UVインクジェットプリントは様々な素材に印刷する事が出来ますが、印刷対象物の用途に応じた耐久性の確保には、印刷面への下地処理(アンダーコート)や印刷後の表面処理(オーバーコート)が不可欠となります。江戸・両国S&Dファクトリーでは、品質保証部の専任のチームによる研究開発により、日々新しいソリューションとノウハウの蓄積を行っており、様々な素材へ特化したアンダーコートやオーバコートを開発しています。

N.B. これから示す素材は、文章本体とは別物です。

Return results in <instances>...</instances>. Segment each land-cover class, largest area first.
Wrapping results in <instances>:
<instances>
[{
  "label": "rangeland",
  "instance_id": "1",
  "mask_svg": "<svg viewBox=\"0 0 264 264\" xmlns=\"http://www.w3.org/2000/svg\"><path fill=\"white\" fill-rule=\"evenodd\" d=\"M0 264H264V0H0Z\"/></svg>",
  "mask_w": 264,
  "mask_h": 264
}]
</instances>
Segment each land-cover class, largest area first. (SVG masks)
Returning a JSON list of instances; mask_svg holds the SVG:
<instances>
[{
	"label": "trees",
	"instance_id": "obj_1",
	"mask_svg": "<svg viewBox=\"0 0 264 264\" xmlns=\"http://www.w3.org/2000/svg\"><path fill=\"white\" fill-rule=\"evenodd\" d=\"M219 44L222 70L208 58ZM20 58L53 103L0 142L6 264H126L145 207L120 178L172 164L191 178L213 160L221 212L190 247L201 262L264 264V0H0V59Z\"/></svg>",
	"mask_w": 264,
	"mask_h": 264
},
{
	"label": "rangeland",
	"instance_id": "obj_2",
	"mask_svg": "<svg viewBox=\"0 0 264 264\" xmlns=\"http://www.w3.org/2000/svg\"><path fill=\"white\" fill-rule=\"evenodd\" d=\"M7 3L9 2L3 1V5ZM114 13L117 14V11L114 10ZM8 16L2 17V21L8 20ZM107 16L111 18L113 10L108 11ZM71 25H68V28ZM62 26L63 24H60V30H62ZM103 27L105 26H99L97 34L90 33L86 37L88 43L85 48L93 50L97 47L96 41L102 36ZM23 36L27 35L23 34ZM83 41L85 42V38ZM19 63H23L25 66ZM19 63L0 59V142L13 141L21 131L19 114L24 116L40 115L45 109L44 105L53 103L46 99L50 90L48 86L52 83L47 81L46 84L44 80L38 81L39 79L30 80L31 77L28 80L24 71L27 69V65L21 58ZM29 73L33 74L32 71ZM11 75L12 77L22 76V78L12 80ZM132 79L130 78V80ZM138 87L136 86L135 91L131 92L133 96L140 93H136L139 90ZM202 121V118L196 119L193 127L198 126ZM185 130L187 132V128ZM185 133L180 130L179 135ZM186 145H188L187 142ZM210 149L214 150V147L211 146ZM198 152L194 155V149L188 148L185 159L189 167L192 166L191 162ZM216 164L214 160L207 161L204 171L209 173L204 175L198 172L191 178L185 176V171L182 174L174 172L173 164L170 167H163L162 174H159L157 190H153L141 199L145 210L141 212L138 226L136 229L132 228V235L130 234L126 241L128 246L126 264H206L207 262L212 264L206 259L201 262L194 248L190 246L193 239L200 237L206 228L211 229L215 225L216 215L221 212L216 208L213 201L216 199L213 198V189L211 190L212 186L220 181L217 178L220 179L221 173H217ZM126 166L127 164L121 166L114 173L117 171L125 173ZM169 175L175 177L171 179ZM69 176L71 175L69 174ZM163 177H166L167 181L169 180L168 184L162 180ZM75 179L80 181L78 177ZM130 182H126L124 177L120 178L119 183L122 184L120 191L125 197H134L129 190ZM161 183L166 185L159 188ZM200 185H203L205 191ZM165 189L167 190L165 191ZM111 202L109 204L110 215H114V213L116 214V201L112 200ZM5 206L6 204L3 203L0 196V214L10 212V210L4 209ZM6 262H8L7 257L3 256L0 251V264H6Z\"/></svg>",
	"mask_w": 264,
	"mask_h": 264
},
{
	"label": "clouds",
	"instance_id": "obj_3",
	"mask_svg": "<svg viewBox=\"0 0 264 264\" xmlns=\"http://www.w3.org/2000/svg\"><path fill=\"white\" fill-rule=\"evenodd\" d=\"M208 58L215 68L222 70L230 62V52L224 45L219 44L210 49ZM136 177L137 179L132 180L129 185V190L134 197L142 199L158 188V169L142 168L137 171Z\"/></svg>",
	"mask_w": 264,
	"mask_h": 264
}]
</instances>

 今回は、S&Dファクトリーで使用されるアンダーコートの開発を担当している三浦印刷 品質保証部生産技術課の由岐さんにインタビューをお願いしました。

Q:アンダーコートを開発する理由は何ですか?

 一般的にメーカーが販売しているアンダーコート剤は汎用的で、何にでも使えるが性能は今イチと行った物が多いです。セリコール社がユーザーに提供しているものも2種類程度で、性能はそこそこと行った感じが否めません。
 シルク印刷の現場では、体用目的に合ったインクを使用することで、密着性能を高めることが出来るのですが、UVインクジェットプリンターではメーカー指定のインク以外を使用するのはかなりリスクがあります。 そのため、インクを変えるのではなく、下地処理剤で密着性を確保する必要が出てくるのです。

Q:どのようなアンダーコートを開発しますか?

 実際には市販品に無い様な、ある部材のみに特化した、一点スイートスポットでの強力な性能を持つアンダーコート剤を開発しています。ガラス素材へのアンダーコートではどこにも負けないスグレものが幾つかありますし、その他、特殊なアンダーコートとしては、鏡に直接プリントするためだけに開発したアンダーコートというのもありあます。
 一般にUVプリンターは鏡に直接プリントしようとすると、インクジェットのヘッドにUV光が反射してヘッドの調子が悪くなってしまうという問題がありました。少量のプリントでは問題ないかもしれませんが、量産ベースではヘッドが目詰まりをおこしてしまいます。
 この問題を解決するために、鏡用のアンダーコートを開発したのです。(特許出願中)

Q:アンダーコートを開発する上で、苦労する点はどんなことですか?

 プリント後の使用環境も想定しなければなりませんし、状況によっては、寒冷地や高温下での耐候性も考慮しなければなりません。
その他、環境的な側面への考慮などもありますが、最も苦労するのは、お客様から持ち込まれるマテリアルに向けてのオーダーメイドでアンダーコートを開発する事でしょうか、特に開発期間が限定されているものに関しては非常にプレッシャーを感じています。

Q:今後の開発テーマは?

 これは、ある意味企業秘密になってしまうので、具体的なことはいえませんが、アンダーコートの塗布の方法に関しても、様々な方法があるのではと考えています。また、アンダーコートに変わるものとして、幾つかのアイデアも研究中です。